### WHAT THE TASK REQUIRES:
Report each line of the material below where the word "para" can be found.
════
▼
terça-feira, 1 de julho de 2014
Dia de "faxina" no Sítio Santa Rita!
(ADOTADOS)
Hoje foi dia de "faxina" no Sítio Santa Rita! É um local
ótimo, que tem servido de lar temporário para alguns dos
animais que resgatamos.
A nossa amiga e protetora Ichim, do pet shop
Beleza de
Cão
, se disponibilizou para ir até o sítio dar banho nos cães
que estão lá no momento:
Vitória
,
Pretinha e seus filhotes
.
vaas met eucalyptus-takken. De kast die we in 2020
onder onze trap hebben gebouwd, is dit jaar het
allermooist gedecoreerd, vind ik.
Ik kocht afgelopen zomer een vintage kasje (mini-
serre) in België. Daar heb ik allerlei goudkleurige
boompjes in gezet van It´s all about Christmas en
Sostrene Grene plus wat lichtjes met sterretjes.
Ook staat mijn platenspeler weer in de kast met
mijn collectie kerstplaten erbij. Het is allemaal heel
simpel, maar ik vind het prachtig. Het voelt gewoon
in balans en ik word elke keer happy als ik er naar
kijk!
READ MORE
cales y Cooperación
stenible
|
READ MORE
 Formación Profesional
════
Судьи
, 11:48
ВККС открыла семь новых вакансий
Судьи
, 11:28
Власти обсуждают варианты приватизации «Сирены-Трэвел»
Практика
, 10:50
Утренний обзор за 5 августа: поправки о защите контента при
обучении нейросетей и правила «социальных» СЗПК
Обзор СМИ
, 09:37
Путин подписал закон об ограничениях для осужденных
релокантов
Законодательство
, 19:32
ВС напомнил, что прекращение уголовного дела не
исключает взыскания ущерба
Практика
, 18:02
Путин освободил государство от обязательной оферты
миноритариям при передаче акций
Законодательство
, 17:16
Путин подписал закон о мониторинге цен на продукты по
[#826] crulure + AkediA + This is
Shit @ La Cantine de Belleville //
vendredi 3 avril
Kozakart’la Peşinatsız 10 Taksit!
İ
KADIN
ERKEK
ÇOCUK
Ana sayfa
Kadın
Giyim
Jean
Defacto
════
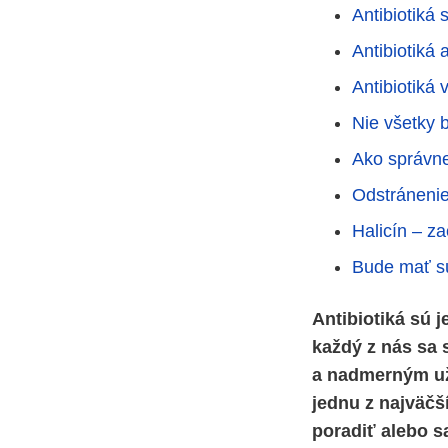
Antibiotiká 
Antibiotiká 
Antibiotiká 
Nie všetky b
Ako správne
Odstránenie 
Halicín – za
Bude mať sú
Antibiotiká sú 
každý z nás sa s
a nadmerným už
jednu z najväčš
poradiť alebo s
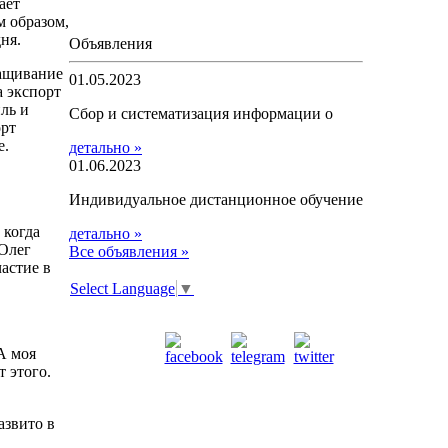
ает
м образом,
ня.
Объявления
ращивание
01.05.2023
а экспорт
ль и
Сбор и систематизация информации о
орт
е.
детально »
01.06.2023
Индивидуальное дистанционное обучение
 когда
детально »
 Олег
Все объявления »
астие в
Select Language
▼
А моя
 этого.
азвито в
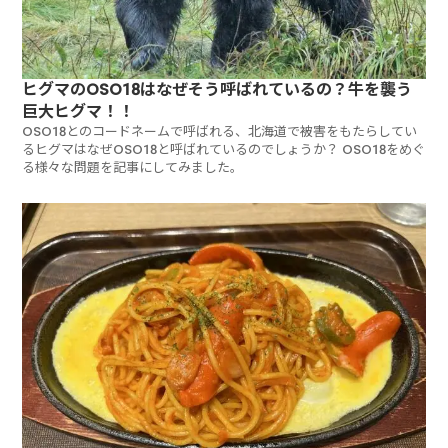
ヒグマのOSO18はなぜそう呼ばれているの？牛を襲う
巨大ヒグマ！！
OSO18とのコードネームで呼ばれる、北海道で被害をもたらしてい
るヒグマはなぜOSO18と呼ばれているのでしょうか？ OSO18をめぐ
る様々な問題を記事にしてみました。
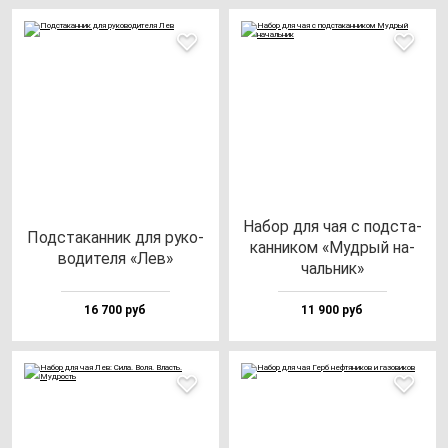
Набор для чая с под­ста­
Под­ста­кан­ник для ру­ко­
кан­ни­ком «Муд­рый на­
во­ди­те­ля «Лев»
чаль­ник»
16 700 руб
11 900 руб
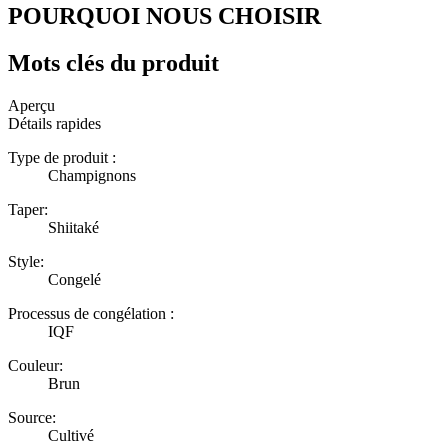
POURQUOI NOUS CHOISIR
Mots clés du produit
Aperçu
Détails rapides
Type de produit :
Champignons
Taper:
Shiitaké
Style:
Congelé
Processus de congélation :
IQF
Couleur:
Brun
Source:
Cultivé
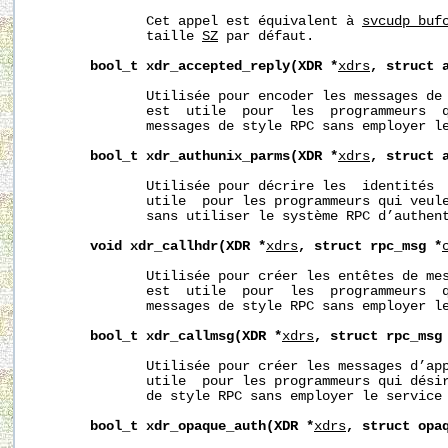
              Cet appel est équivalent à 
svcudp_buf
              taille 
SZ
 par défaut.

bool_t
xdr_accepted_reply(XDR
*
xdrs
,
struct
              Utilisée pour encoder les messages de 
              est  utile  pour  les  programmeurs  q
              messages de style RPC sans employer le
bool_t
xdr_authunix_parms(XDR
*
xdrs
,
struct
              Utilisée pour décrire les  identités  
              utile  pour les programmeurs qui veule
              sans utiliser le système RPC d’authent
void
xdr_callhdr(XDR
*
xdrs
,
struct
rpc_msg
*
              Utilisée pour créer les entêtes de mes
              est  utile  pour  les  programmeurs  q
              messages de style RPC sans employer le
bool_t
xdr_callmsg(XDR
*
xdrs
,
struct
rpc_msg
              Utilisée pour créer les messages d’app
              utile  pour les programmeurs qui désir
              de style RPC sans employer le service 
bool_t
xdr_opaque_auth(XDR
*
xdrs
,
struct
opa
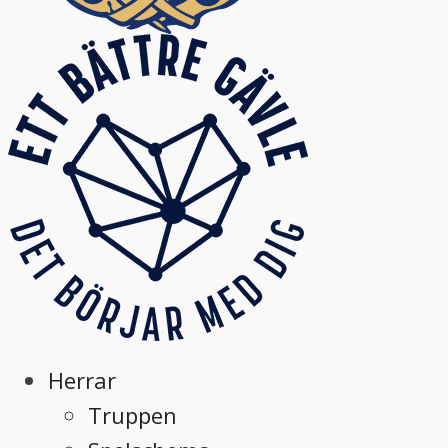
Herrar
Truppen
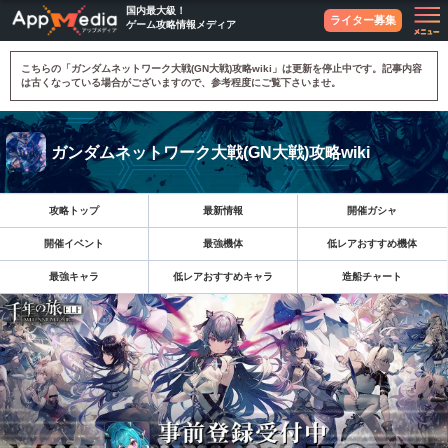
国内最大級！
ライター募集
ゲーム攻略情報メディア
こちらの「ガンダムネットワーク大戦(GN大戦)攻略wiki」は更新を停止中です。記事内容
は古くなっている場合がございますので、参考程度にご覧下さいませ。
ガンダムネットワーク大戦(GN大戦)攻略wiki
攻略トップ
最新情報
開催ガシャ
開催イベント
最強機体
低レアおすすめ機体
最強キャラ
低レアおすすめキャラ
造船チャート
════
### WRITTEN ANSWER:
ótimo, que tem servido de lar temporário para alguns dos
, se disponibilizou para ir até o sítio dar banho nos cães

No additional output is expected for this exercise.